__BLOC DE TEXTE__
· · · · · · ·
Vous souvenez-vous de la date de sortie de Porte 513 de Roxane Oyer ?
Le 28 août, nous vous présentions notre première romance lesbienne en prison : Porte 513 de Roxane Oyer. Le livre sera disponible sur notre site à la fois au format papier et numérique le 19 Septembre 2023 à 0h01. Du coup, vous vous souvenez un peu de tout ce dont nous avons parlé il y a deux semaines ? Une romance interdite ? Entre une gardienne de prison et une détenue ? La série anglaise Bad Girls…
Vous avez raté tous ces éléments parce que vous étiez en vacances ? Ou juste parce que vous avez oublié de passer sur le site web de Reines de Coeur cette semaine-là ? Pas de panique, nous vous avons préparé un petit cours de rattrapage.
Avant l’extrait de Porte 513, le résumé de ce roman
Déjà, petit retour en arrière pour vous donner envie de découvrir ce nouveau livre. La quatrième de couverture signée de Gaëlle, comme d’habitude. Vous allez voir, vous allez rêver de découvrir la suite de cet article. J’en suis convaincue !
Tout juste diplômée, Estelle Valdis prend son nouveau poste de lieutenante à la prison pour femmes de Rennes. Cet univers dur et fermé correspond bien à cette fille de policier au sens de l’équité et du devoir irréprochable. Loin de sa famille et de son ex, la jeune femme découvre la division 5 dont elle a la charge. Si Estelle peut compter sur son équipe qui semble partager ses valeurs, elle tente de comprendre au mieux les différents clans et d’apprendre à connaître les détenues souvent condamnées à de lourdes peines.
Parmi elles se trouve Marion, incarcérée depuis plus de quinze ans. Estelle est rapidement amenée à échanger avec la prisonnière au sujet de la gazette du centre pénitentiaire. Avec son élocution irréprochable et sa nature plutôt calme et réfléchie, Marion dénote dans cet univers carcéral. Intriguée, la lieutenante cherche à cerner la personnalité de celle qui aime tant la provoquer. Malgré sa rigueur professionnelle, Estelle laisse peu à peu Marion bousculer ses certitudes… jusqu’au point de non-retour ?
Et la couverture, vous avez vu la couverture ?
Petit rappel de la couverture. Comme le puzzle a déjà été proposé la semaine dernière, elle va être visible directement. Désolée si vous l’avez découverte via les réseaux sociaux et la « cover reveal ». Mais certaines personnes préfèrent les articles de blog. Donc il faut que je leur en donne pour leur arg… temps. Parce que ce temps de lecture doit quand même être un peu sympathique et drôle. Il faut que tout le monde passe un bon moment.
Donc, la couverture et en lien avec les échecs. Je ne veux pas trop en révéler, mais ce jeu tient une place importante dans le rapprochement entre les deux héroïnes que tout oppose. Et ce n’est pas pour rien que c’est une reine qui est représentée en gros plan avec une autre reine en flou, au fond, qui l’observe…
Arrêtons de digresser, je vous donne trop de piste sur Porte 513. Je suis en train de tout vous révéler !
· · · · · · ·
__CONSIGNES DE TRAVAIL__
a – Repérez dans les lignes ci-dessous chacune de celles qui contiennent la chaîne « satellite », puis recopiez-les.
b – Poursuivez l'article sur le roman Porte 513 à partir de sa dernière phrase.

__LIGNES BRUTES__
· · · · · · ·
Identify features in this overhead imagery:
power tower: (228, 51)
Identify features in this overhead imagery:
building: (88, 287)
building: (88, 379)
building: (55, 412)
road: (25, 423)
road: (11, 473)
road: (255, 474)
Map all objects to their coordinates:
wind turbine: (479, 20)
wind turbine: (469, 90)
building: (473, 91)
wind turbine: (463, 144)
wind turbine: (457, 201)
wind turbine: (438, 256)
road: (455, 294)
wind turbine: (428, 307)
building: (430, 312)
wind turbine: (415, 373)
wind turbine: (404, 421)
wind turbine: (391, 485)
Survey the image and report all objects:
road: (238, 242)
· · · · · · ·
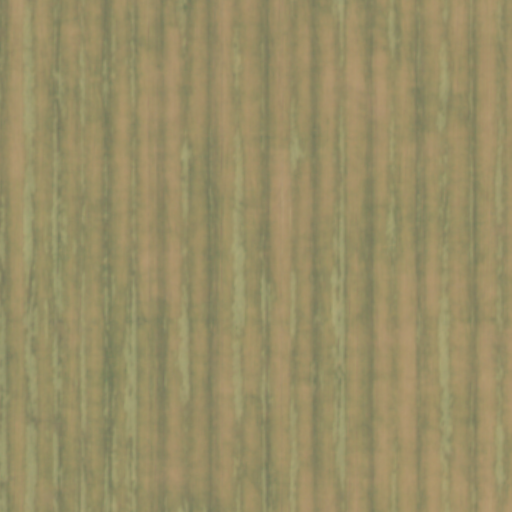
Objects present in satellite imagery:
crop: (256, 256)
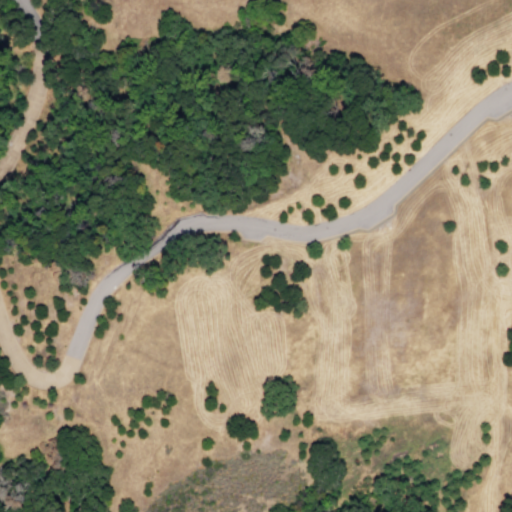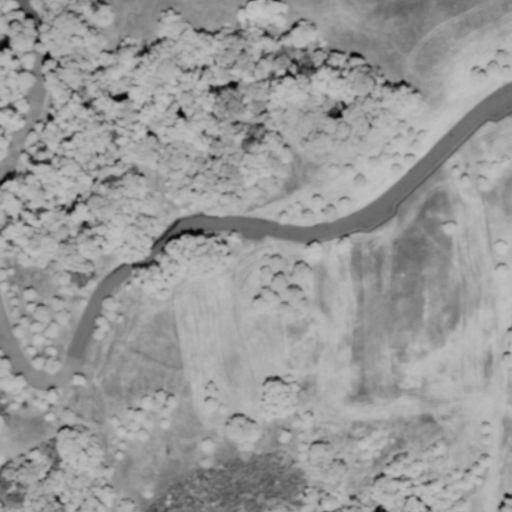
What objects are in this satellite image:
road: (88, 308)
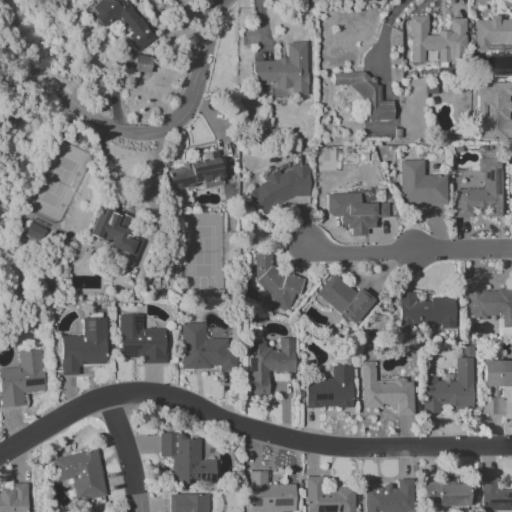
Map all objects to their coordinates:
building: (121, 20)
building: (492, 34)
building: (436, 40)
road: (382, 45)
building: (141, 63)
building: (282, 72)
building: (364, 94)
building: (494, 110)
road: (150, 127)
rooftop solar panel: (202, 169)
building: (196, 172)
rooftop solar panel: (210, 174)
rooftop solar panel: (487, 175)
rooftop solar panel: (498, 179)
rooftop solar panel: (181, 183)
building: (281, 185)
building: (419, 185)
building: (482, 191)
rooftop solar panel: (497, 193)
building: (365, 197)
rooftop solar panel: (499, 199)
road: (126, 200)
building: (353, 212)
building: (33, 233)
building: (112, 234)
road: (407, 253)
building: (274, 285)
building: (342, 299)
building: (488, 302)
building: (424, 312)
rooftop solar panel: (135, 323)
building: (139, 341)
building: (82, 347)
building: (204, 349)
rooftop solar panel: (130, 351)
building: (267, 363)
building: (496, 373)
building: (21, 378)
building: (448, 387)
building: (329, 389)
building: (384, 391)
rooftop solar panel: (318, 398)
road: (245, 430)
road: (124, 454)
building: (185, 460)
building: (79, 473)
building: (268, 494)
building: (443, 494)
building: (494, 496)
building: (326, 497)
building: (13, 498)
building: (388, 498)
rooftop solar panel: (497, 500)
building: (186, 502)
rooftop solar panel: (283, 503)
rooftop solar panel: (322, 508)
· · · · · · ·
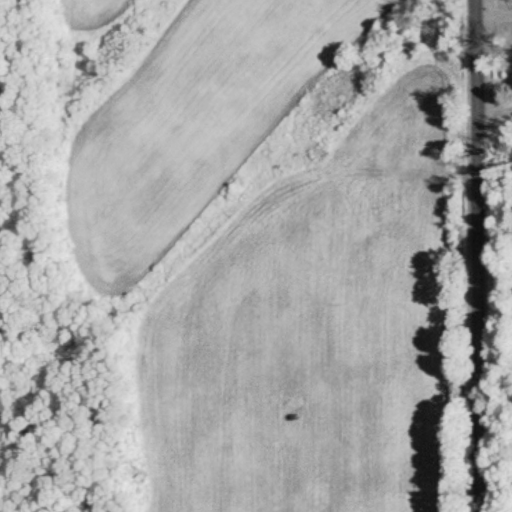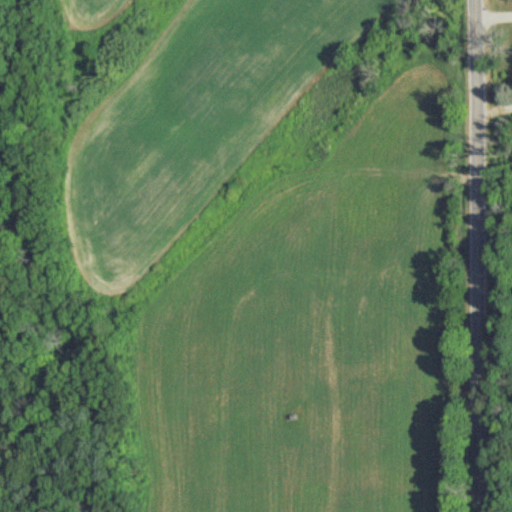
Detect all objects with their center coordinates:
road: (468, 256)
· · · · · · ·
__RÉSULTATS FINAUX__
a –
Objects present in satellite imagery:
What objects are in this satellite image:

b –
L’extrait de Porte 513 de Roxane Oyer
Le voici enfin, le fameux extrait de Porte 513. Si vous avez tenu jusque-là, merci. Je laisse donc la parole à Estelle, l’héroïne inventée par Roxane Oyer.
En ce lundi matin, il est grand temps de reprendre le travail ; je m’étire lascivement en effaçant ce rêve de mon esprit avant de me lever. Ma journée de repos m’a fait du bien, au soleil, mes bras se sont même légèrement hâlés. D’un naturel plutôt mat, je ne connais pas les rougeurs des peaux claires, chose qu’enfant ma mère ne voulait pourtant pas entendre. Je me prépare et prends mon service. Je fais une ronde dans la division pour saluer mes agents en service et à vrai dire je recherche quelqu’un. Mon attention se pose sur la salle de vie où six détenues regardent la seule télévision du quartier. Ne la trouvant pas, je me rends dans le long couloir où se situent les cellules.
513, la porte est entrouverte comme les autres à cette heure de la journée, je frappe tout de même et n’entends aucune réponse. Je me permets de la pousser, Marion est là, allongée sur son lit, des écouteurs sur les oreilles, manifestement en train d’écrire.
Nos prisonnières ont certes beaucoup de temps libre, mais assez peu d’intimité ; je n’ose pas la déranger et l’observe pendant quelques secondes. Ces cheveux sont incroyables, me dis-je une nouvelle fois, estomaquée par la brillance de ce roux. Alors que je m’interroge sur la teneur de ce qu’elle rédige, elle se retourne et me fixe, interdite.
— Euh, bonjour, Marion, désolée, je ne souhaitais pas faire irruption comme cela, vous aviez l’air très concentrée et je ne voulais pas vous troubler.
Elle sourit en enlevant son casque et ses yeux caramel s’illuminent. Caramel ? Vraiment ? D’où je sors cette couleur, moi ?
— Bonjour, lieutenant, vous êtes bien la première à avoir l’idée saugrenue de vous excuser avant d’entrer dans une geôle. Le saviez-vous ?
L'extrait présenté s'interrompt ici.